How to complete this task -
Copy out, from the entries below, each line that holds the string "only".

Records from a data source
▼▼▼

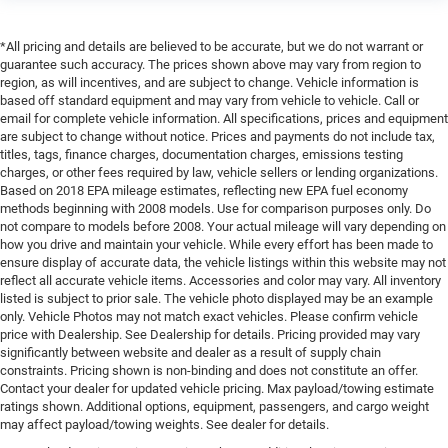
*All pricing and details are believed to be accurate, but we do not warrant or
guarantee such accuracy. The prices shown above may vary from region to
region, as will incentives, and are subject to change. Vehicle information is
based off standard equipment and may vary from vehicle to vehicle. Call or
email for complete vehicle information. All specifications, prices and equipment
are subject to change without notice. Prices and payments do not include tax,
titles, tags, finance charges, documentation charges, emissions testing
charges, or other fees required by law, vehicle sellers or lending organizations.
Based on 2018 EPA mileage estimates, reflecting new EPA fuel economy
methods beginning with 2008 models. Use for comparison purposes only. Do
not compare to models before 2008. Your actual mileage will vary depending on
how you drive and maintain your vehicle. While every effort has been made to
ensure display of accurate data, the vehicle listings within this website may not
reflect all accurate vehicle items. Accessories and color may vary. All inventory
listed is subject to prior sale. The vehicle photo displayed may be an example
only. Vehicle Photos may not match exact vehicles. Please confirm vehicle
price with Dealership. See Dealership for details. Pricing provided may vary
significantly between website and dealer as a result of supply chain
constraints. Pricing shown is non-binding and does not constitute an offer.
Contact your dealer for updated vehicle pricing. Max payload/towing estimate
ratings shown. Additional options, equipment, passengers, and cargo weight
may affect payload/towing weights. See dealer for details.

▲▲▲

Written answer -
methods beginning with 2008 models. Use for comparison purposes only. Do
only. Vehicle Photos may not match exact vehicles. Please confirm vehicle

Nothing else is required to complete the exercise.